In the heart of Rome: Palazzo Bonaparte

25 January 2018

Ina Assitalia Historical Archive Stories

A large envelope containing photographs of mosaics and frescoes and inscribed “Villa Medici Palazzo Bonaparte”, and a small publication (L’INA per il Patrimonio architettonico Italiano, 1987), just two pieces of the great jigsaw puzzle of the Historical Real Estate Fonds of the INA Assitalia Historical Archive – a treasury of drawings, floor plans and elevations on paper and transparencies, photographs, projects, tenders, test and inspection reports, contracts, licences, sales and rental agreements, and restoration and maintenance documents.
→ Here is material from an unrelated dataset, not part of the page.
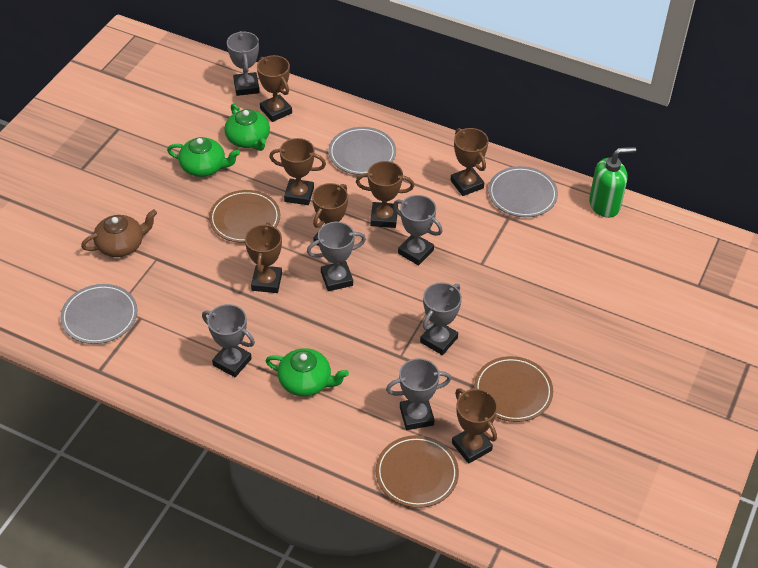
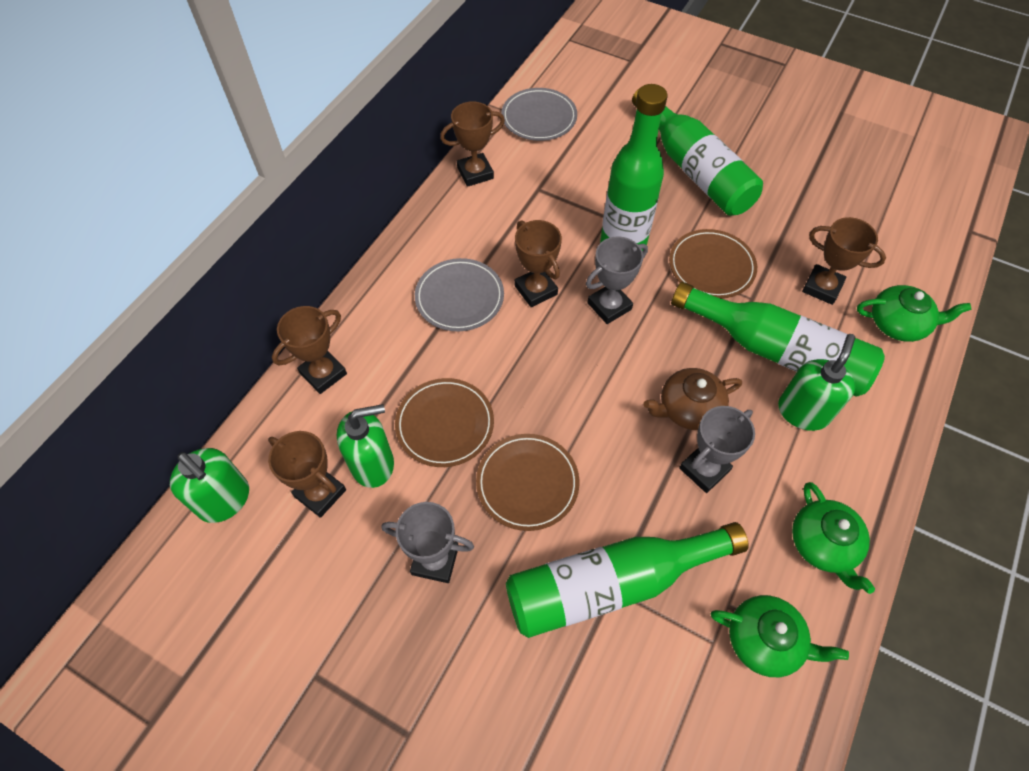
brown trophy: [245,222,282,293] [257,55,292,122] [269,138,326,205] [312,183,348,246] [356,161,414,228] [450,128,489,196] [452,388,498,464] = 7 -> [268,431,346,518] [272,306,347,394] [440,101,505,187] [515,220,562,307] [802,217,886,305] = 5
green bottle: none = 0 -> [506,522,749,638] [600,84,667,251] [632,88,763,216] [671,282,885,397] = 4
green soap dispenser: [589,147,636,218] = 1 -> [170,448,249,523] [337,404,394,488] [778,334,855,431] = 3
grey plate: [60,284,138,344] [328,127,396,175] [488,166,558,217] = 3 -> [415,258,504,332] [501,88,577,141] = 2
grey trophy: [202,304,255,377] [227,31,260,96] [307,222,366,291] [386,358,451,430] [393,195,443,266] [420,282,462,355] = 6 -> [382,502,474,583] [586,236,648,324] [679,406,755,493] = 3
The photos are from Palazzo Bonaparte, situated at Piazza Venezia 5 in Rome, and record an exhibition held in 1987 at Villa Medici, home of the French Academy. The exhibition covered all historically and artistically important buildings in Italy that INA owned and whose restoration and conservation it had carried out.
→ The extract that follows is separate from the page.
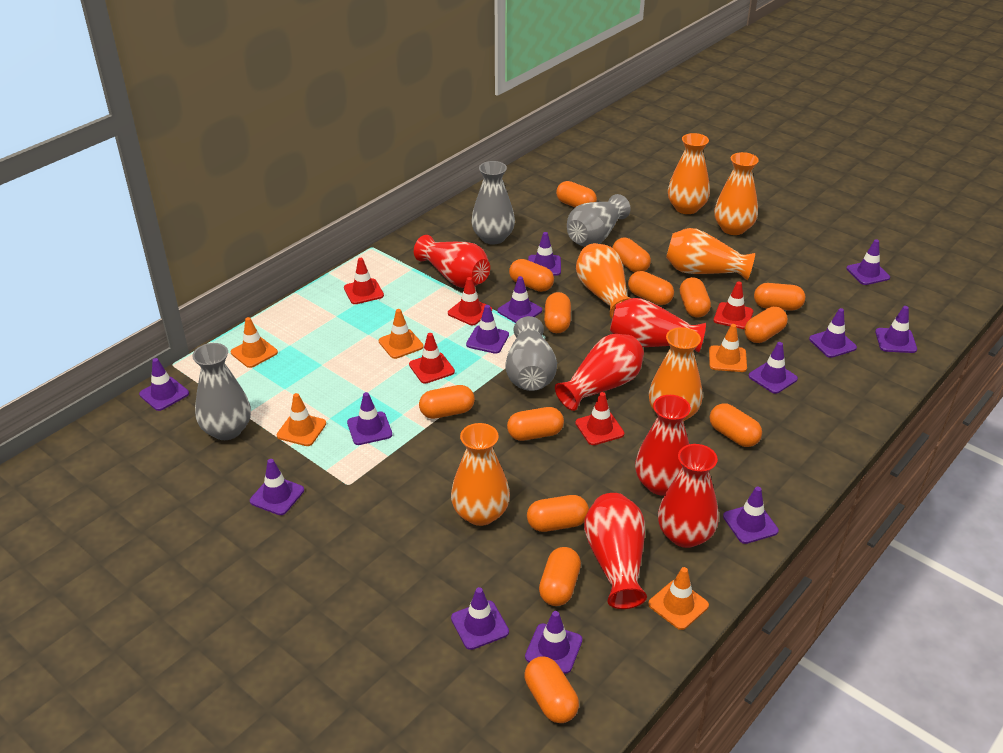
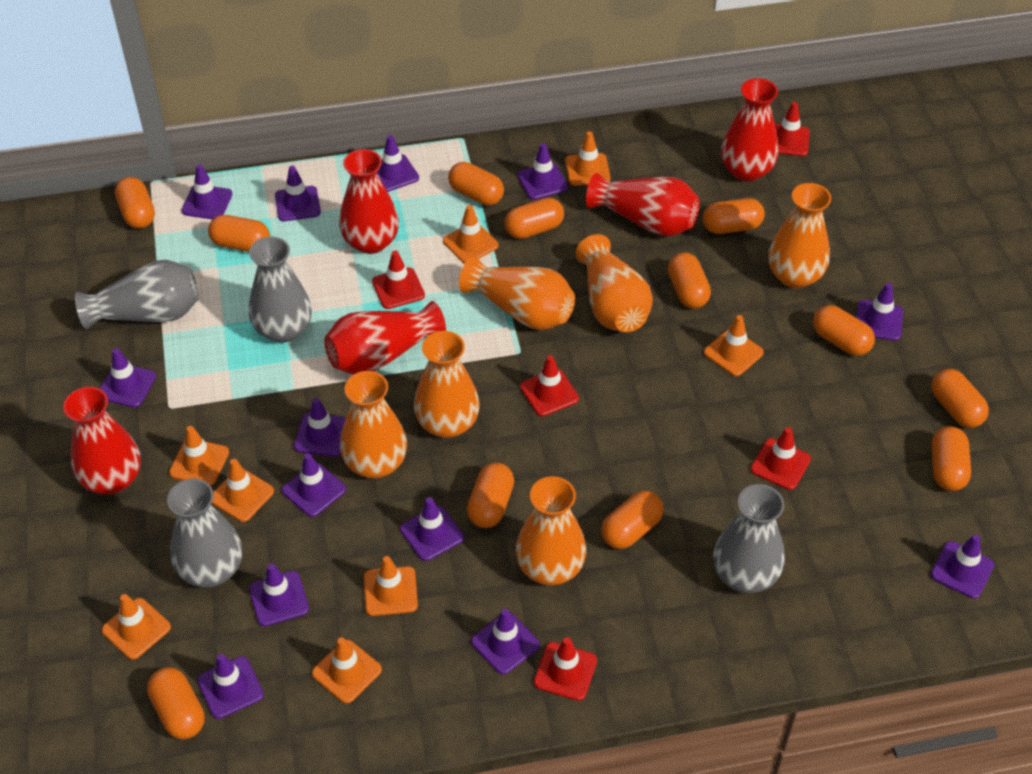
orange capsule: [419,385,475,419] [507,407,564,441] [509,259,554,292] [525,656,579,723] [527,495,589,532] [539,547,581,606] [544,292,571,333] [556,181,597,207] [612,238,651,273] [628,271,674,305] [680,277,711,318] [710,403,762,447] [744,307,788,343] [754,283,805,311] = 14 -> [115,177,155,229] [147,667,205,739] [208,215,270,252] [448,162,504,206] [467,463,514,528] [504,198,564,239] [601,491,664,549] [668,253,711,309] [702,198,765,234] [813,305,875,356] [931,369,989,428] [932,426,971,491] = 12
orange traffic cone: [231,317,278,368] [277,393,326,446] [379,309,424,359] [648,567,709,630] [709,324,747,372] = 5 -> [102,594,171,660] [169,426,229,486] [212,459,274,522] [312,637,382,704] [364,556,418,616] [443,205,498,264] [565,131,611,186] [704,315,764,376] = 8
red vase: [414,235,490,288] [555,334,644,411] [584,493,647,609] [610,298,706,353] [635,395,691,496] [658,444,719,548] = 6 -> [63,387,141,494] [324,301,446,375] [339,149,399,254] [586,173,700,236] [721,78,778,182] = 5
Decorative details on Palazzo Bonaparte / ph. by Andrea Artoni

Palazzo Bonaparte was designed by architect Giovanni Antonio De Rossi in the 17th century for the Marquesses of Aste, and on 25 November 1922 was declared to be of significant historical interest for its interior and exterior designs. Assitalia bought the building in 1972 and undertook restoration in 1976. Set in the heart of Rome, it is famous for having sheltered Maria Letizia Ramolino, Napoleon Bonaparte’s mother, for about twenty years (1818-1836) after the fall of the Napoleonic Empire. Looking at the photograph of the building’s only balcony, small and covered, and constructed in neo-classical Pompeian style, it is easy to picture the old lady sitting there behind the thick green blinds, peering out at the square and Via del Corso. She sat there habitually, and after losing her sight was often accompanied by a female companion who would relate the events taking place in Piazza Venezia, then known as Piazza San Marco.
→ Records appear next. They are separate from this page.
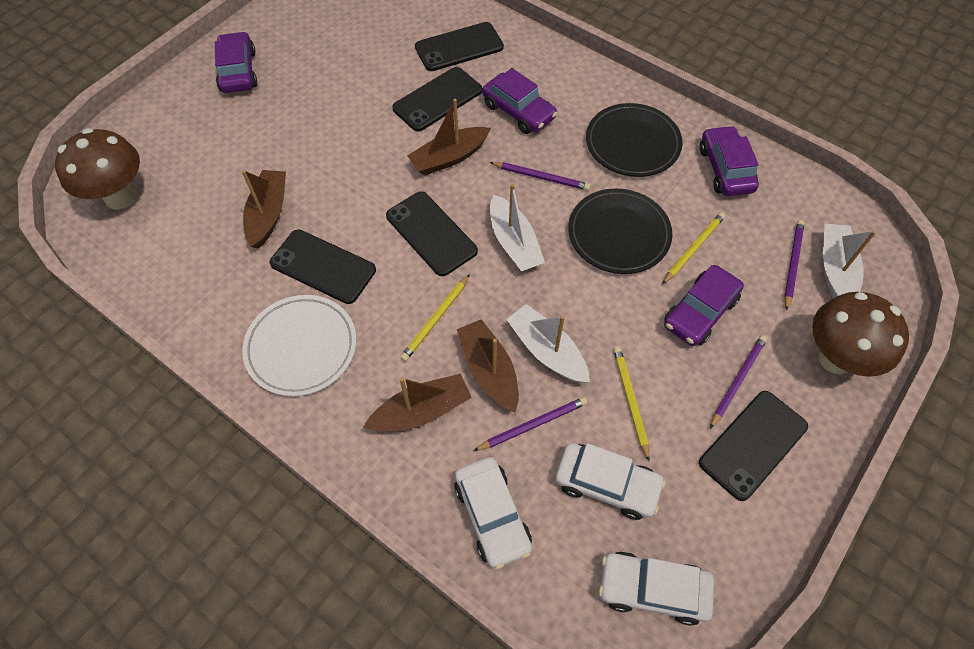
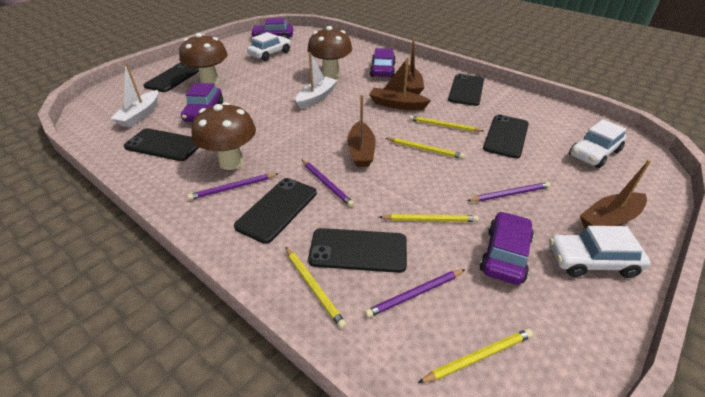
black phone: [270,230,376,304] [386,191,478,276] [392,67,482,131] [415,22,504,71] [699,391,808,501] = 5 -> [124,128,199,161] [143,63,199,92] [234,178,317,244] [308,228,407,273] [448,74,484,106] [483,114,529,159] = 6
black plate: [568,189,672,274] [586,103,683,177] = 2 -> none = 0
brown mushroom: [55,128,140,210] [812,292,909,377] = 2 -> [179,33,228,85] [191,102,256,170] [307,26,352,78] = 3
white boat: [490,184,545,271] [506,304,590,383] [823,224,876,299] = 3 -> [110,63,158,127] [296,52,338,109] = 2
white plate: [242,295,356,396] = 1 -> none = 0
yellow pencil: [400,274,470,361] [613,346,650,461] [662,212,725,285] = 3 -> [285,247,347,329] [379,214,479,222] [386,138,464,159] [409,115,484,132] [418,329,533,383] = 5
The documentation also includes the volume Palazzo Bonaparte a Roma (Editalia, 1981), by Assitalia President Giovanni Pieraccini, in collaboration with experts in Napoleonic history, urban planning and architectural history. Lavishly illustrated, it reconstructs events in the lives of members of the Bonaparte family. Palazzo Bonaparte is currently owned by the Generali Group.